Racetrack Flat is a part of the park we never planned to get to, but looks amazing. It is the north end of the park and a bit of a drive from the main sights. This is a flat area with boulders in it. However the boulders move about, leaving trails in the dirt. In my reading there are several theories of how they move from wind to weird water interactions, but nothing seemed definite. Just seemed like a neat thing, but too far to try to make on this trip with our limited time.
Golden Valley looked like a nice simple area to go hiking among the rocks. By the time we got back to it driving back from Badwater, I was wilting in the heat and decided to choose food over hiking.
Even though we weren’t inside the park itself, Panamint Springs was still an amazing place to stargaze. Growing up in the suburbs and camping as a youngster, I had certainly seen stars before and the Milky Way a few times. Being out there I saw more than I had ever seen and it was all more clear. There was a little bit of light pollution from the gas station and the headlamps of the cars on the road below our campsite, but putting our back to them we still saw an immense amount of stars.
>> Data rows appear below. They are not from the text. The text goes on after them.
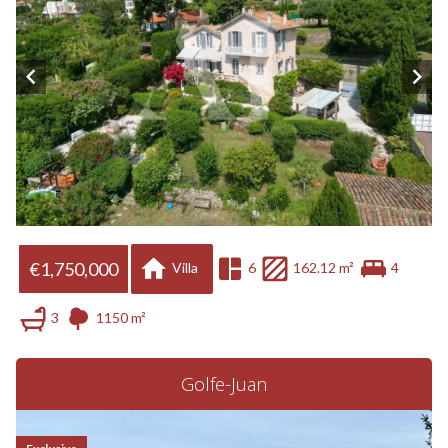
€1,750,000
Villa
6
162.12 m²
4
3
1150 m²
Golfe-Juan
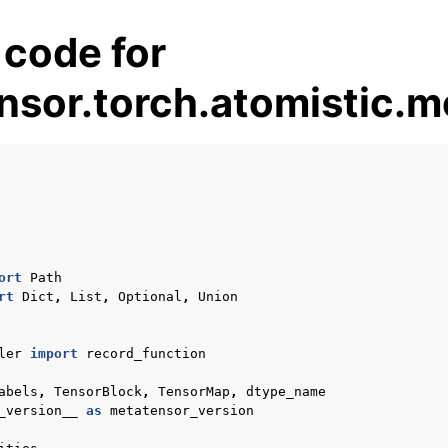
 code for
nsor.torch.atomistic.m
es
ort
Path
rt
Dict
,
List
,
Optional
,
Union
pt backend
lities
ler
import
record_function
pplications
abels
,
TensorBlock
,
TensorMap
,
dtype_name
 documentation
_version__
as
metatensor_version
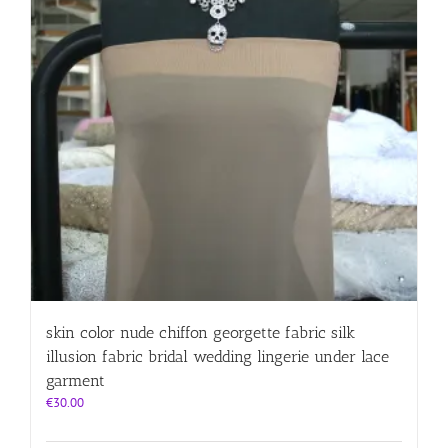
skin color nude chiffon georgette fabric silk
illusion fabric bridal wedding lingerie under lace
garment
€
30.00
The cool night breeze was pleasant after the heat of the day.
We have a good friend who was an astronomer and who takes amazing pictures. I wish I had asked him ahead of our time in Death Valley, but in talking after we got to Vegas, he recommended a really good app for star watching: Stellarium. It has a lot of features to show different stars, planets, and constellations, as well as a “red mode” to help preserve night vision. I had it for our time in Page and it was great, but there were too many clouds. It would have been amazing during our 2 nights at Death Valley.